If the suspicions prove themselves correct, the naturopaths won’t only be criminally liable but could be responsible for the costly emergency mission. Their career futures could also be in danger; the higher administrative court of Saarbrücken has already revoked the licenses of naturopaths consuming marijuana (Az: 3 A 271/10).
So the bottom line appears to be that a bunch of naturopaths participated in some sort of group exercise during which they consumed something in order to reach a deep meditative state. It’s still not clear whether most of them knew what they were consuming or not or who did know what was being consumed. Reading between the badly translated lines of the story, I rather suspect that the organizers, at least, knew what was being consumed but might have miscalculated the dose. Elizabeth characterizes the news coverage as “biased,” but Benson, no doubt at the behest of Mike Adams, goes way farther:
By all appearances, it would seem as though these 29 enemies of the multi-billion dollar pharmaceutical cartel were victims of an attempted mass slaughter simply because their work involves healing people naturally rather than making them lifelong slaves to the medical-industrial complex and its high-profit “treatments” that never heal.
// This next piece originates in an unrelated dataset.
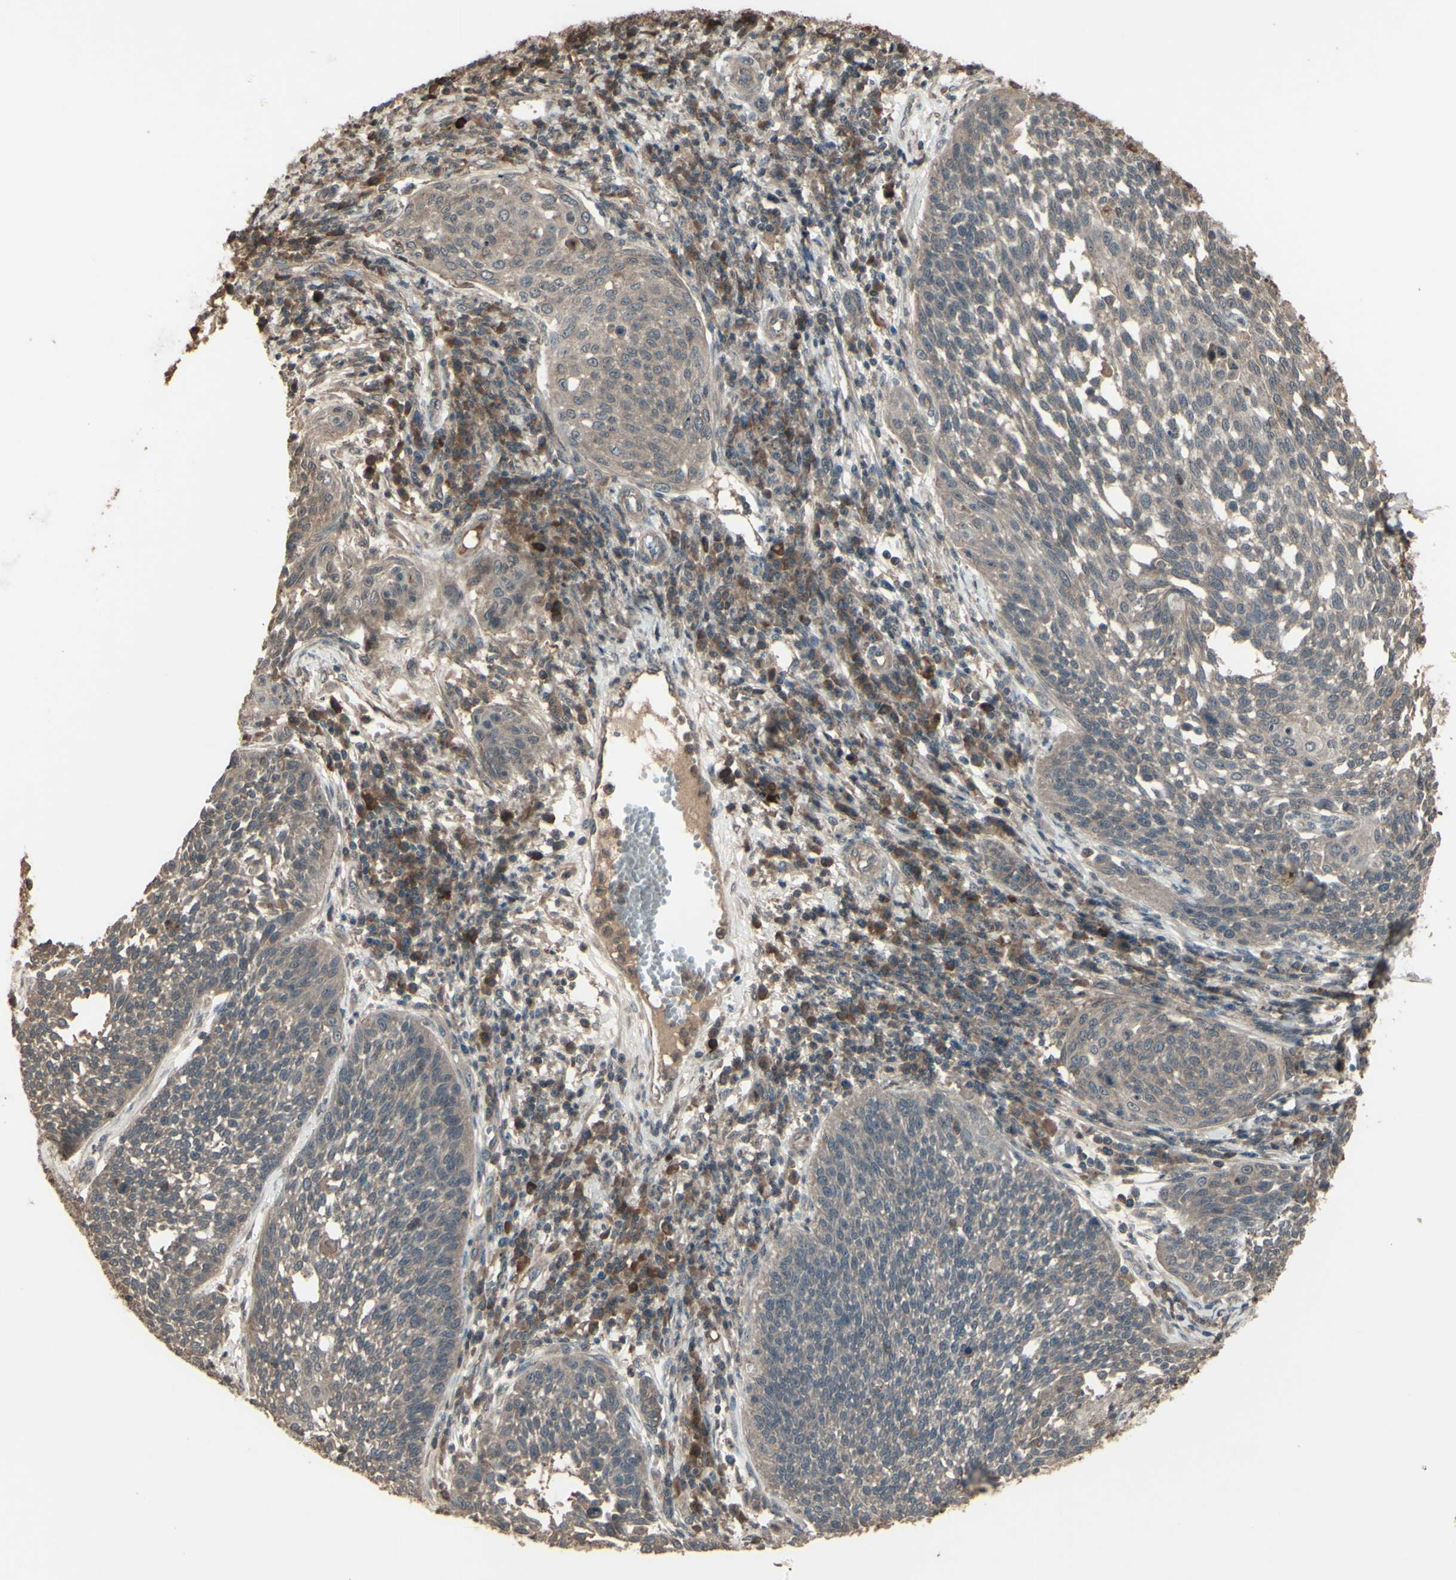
{"staining": {"intensity": "weak", "quantity": ">75%", "location": "cytoplasmic/membranous"}, "tissue": "cervical cancer", "cell_type": "Tumor cells", "image_type": "cancer", "snomed": [{"axis": "morphology", "description": "Squamous cell carcinoma, NOS"}, {"axis": "topography", "description": "Cervix"}], "caption": "This is an image of IHC staining of cervical cancer, which shows weak positivity in the cytoplasmic/membranous of tumor cells.", "gene": "GNAS", "patient": {"sex": "female", "age": 34}}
“It is no secret anymore that Big Pharma is (and has been) at war with alternative medicine,” adds natural health enthusiast David Wolfe. “Its modus operandi is to generate profit by selling drugs that perpetuate a cycle of addiction and dependency, rather than liberation and empowerment.”
David Wolfe? That David Avocado Wolfe? Yes, that David Wolfe. In any case, this incident, whatever really happened (which is not yet clear given that the investigation is not yet complete), has been rapidly incorporated into a conspiratorial world view in which an apparent accidental mass poisoning in Europe is somehow tied to the suicide—apparent suicide in the conspiracy—of an Georgia autism quack in North Carolina and the unexpected death of a cancer quack in New York. In fact, it’s even gotten to the point where a local news station did a story on it:
The story is interesting to me because it shows the site where Bradstreet’s body was found and it is also provides an update on the investigation. Sure, it indulges in a bit of the false balance trope, in which Bradstreet is presented as a savior to patients who believe in him, while “some” accused him of outright quackery. That’s par for the course for most news stories. Particularly irritating is how at the end the anchor presenting the story refers to “legions of skeptics” who believe that pharma had it in for Bradstreet. These people aren’t skeptics. They’re believers in quackery, specifically Bradstreet’s quackery.
Part II of the story continues the “conspiracy”:
Ouch. That last part, where the officer investigating the murder expresses the concern that, if Bradstreet had made it to the hotel he either would have killed himself there or might have even killed his wife in a murder-suicide, is going to piss off a lot of quacks and Bradstreet admirers. Throughout both stories, he was also very clear about how this was an “open-and-shut” case of suicide.
Of course, that’s just what his pharma and government masters want him to say, no doubt.
Meanwhile, another “holistic” doctor, Dr. Mitchell Gaynor, committed suicide, and it’s part of the conspiracy. Of course. So is a murder-suicide of Brian Short. Never mind that he doesn’t appear to have had anything to do with alternative medicine.
It appears that anyone associated with any sort of “alternative” or “holistic” medicine who dies under any but the most obvious and easily verified cause will become a victim of the conspiracy. That’s the beauty of the conspiracy. Anyone can be part of it.